To answer the question, a mathematical model is derived for the cycling dynamics, appealing to Newton’s Second Law, which captures the advantage of riding in the peloton to reduce aerodynamic drag and the physical limitations (due to fatigue) on the force that can be provided by the leg muscles. The effect of concentration of potassium ions in the muscle cells is also a strong factor in the fatigue of the muscles: this is responsible for the pain you experience in your legs after a period of exertion, and is what sets a rider’s baseline level of exertion. The model derived captures the evolution of force output over time due to all of these effects and is applied to a breakaway situation to understand how the muscles respond after a rider exerts a force above their sustainable level.

Asymptotic techniques are used that exploit the fact that the course may be divided into sections within which variations from a mean course gradient are typically small. This leads to analytical solutions that bypass the need for performing complex numerical parameter sweeps. The asymptotic solutions provide a method to draw direct relationships between the values of physical parameters and the time taken to cover a set distance.

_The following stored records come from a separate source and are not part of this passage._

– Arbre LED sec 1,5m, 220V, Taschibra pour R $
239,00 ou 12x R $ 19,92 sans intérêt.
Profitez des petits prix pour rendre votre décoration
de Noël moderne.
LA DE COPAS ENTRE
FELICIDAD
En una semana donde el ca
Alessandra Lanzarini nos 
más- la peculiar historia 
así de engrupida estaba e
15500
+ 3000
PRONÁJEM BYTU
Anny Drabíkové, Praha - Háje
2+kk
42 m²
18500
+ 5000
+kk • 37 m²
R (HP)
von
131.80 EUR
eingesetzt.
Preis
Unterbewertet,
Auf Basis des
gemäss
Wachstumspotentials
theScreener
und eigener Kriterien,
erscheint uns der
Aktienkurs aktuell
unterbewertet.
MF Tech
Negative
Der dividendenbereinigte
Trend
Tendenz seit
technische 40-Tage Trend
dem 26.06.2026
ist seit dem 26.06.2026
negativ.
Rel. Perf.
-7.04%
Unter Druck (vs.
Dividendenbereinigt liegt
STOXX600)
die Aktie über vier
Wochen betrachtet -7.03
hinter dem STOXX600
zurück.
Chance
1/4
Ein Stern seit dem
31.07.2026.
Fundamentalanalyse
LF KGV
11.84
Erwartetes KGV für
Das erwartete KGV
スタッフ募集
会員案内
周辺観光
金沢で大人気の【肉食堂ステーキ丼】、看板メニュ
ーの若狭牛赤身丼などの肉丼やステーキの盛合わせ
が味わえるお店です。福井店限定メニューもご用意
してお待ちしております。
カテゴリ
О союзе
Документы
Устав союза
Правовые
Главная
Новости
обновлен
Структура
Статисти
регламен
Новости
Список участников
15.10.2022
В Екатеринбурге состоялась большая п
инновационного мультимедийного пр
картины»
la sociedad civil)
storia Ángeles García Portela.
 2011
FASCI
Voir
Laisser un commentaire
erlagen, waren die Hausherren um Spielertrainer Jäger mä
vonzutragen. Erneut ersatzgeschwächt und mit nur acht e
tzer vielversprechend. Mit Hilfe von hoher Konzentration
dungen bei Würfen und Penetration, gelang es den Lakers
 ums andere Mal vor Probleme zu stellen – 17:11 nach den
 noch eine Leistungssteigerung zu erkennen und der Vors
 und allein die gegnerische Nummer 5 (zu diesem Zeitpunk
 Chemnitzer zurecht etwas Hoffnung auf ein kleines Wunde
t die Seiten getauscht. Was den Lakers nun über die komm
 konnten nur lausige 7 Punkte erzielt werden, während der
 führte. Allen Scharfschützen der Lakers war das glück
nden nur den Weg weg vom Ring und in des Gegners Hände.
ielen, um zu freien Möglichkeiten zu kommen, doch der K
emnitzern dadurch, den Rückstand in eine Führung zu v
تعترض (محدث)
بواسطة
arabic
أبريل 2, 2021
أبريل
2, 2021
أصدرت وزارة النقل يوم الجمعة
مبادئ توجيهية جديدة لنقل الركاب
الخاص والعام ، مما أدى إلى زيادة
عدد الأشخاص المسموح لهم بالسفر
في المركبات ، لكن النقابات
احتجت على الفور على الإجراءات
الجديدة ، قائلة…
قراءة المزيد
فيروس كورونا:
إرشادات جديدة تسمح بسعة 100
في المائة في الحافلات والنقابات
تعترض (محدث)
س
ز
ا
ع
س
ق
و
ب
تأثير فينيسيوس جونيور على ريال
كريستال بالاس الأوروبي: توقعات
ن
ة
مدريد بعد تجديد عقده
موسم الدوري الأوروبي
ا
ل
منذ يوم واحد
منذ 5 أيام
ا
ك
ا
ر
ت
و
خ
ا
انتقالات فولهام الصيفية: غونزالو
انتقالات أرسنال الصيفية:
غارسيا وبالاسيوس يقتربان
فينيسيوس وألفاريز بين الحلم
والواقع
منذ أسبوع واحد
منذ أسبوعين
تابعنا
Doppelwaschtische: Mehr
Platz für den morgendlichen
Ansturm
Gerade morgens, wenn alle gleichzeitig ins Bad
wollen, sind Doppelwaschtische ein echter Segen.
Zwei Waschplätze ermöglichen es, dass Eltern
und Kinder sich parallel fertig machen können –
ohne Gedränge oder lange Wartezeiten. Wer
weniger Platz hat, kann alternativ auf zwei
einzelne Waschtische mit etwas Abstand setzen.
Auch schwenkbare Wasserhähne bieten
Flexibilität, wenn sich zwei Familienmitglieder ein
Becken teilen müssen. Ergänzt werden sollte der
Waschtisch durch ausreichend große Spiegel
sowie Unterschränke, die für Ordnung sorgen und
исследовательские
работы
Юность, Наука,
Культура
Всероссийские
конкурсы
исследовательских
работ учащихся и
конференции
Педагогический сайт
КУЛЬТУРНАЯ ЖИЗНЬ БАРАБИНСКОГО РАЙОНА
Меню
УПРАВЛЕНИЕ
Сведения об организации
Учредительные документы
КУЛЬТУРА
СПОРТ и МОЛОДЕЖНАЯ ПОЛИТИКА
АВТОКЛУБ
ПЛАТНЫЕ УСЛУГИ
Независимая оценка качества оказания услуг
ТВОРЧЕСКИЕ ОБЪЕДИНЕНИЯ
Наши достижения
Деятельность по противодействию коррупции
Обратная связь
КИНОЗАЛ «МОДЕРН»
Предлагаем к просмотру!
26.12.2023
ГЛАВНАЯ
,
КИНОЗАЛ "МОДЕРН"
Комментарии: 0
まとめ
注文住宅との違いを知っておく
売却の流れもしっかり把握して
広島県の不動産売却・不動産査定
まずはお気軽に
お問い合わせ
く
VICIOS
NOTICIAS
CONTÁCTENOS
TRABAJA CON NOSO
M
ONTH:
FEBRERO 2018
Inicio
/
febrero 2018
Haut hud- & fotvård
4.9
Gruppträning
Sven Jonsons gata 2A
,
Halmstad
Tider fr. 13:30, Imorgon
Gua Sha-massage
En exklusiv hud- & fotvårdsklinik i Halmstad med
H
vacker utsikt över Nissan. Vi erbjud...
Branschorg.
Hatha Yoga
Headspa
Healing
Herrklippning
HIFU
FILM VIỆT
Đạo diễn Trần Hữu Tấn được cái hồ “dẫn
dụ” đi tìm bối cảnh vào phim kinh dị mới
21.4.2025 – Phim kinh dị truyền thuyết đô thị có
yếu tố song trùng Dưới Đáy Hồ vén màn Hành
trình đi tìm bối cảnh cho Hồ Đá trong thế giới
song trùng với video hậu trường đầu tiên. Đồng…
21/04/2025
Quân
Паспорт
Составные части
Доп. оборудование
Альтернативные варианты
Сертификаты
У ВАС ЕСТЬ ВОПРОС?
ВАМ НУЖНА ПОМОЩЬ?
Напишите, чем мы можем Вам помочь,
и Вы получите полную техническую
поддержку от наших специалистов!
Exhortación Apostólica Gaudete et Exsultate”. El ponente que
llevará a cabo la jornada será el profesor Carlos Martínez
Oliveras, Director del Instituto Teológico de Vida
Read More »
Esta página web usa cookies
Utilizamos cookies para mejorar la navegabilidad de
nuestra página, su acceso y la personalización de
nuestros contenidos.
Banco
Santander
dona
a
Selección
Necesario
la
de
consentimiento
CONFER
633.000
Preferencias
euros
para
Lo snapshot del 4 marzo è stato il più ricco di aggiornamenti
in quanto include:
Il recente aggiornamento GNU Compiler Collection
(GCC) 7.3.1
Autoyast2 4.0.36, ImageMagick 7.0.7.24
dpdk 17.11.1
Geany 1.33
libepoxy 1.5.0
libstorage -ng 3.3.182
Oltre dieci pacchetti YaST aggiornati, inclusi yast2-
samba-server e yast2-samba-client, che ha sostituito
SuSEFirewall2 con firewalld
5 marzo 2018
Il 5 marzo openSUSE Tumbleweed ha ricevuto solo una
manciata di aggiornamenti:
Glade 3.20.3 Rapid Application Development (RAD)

The model serves to frame intuitive results in a quantitative way. For instance, it is expected that a breakaway is more likely to succeed on a climb stage, as speeds are lower and so the energy penalty from wind resistance when cycling alone is reduced. The theory confirms this observation while also providing a measure of precisely how much more advantageous a breakaway on a hill climb would be. For multiple stage races the theory can even identify which stages are best to make a breakaway and when it is better to stay in the peloton for the entire stage to conserve energy. The resulting theory could allow a cycle team to identify the strategy and exact breakaway position during each stage in advance of a major race, with very little effort. Such prior information could provide the necessary edge required to secure the marginal gains required to win a race.

While it is clear that winning a Tour de France stage involves a great deal of preparation, physical fitness and, ultimately, luck on the day, mathematics can provide a fundamental underpinning for the race dynamics that can guide strategies to increase the chance of such wins.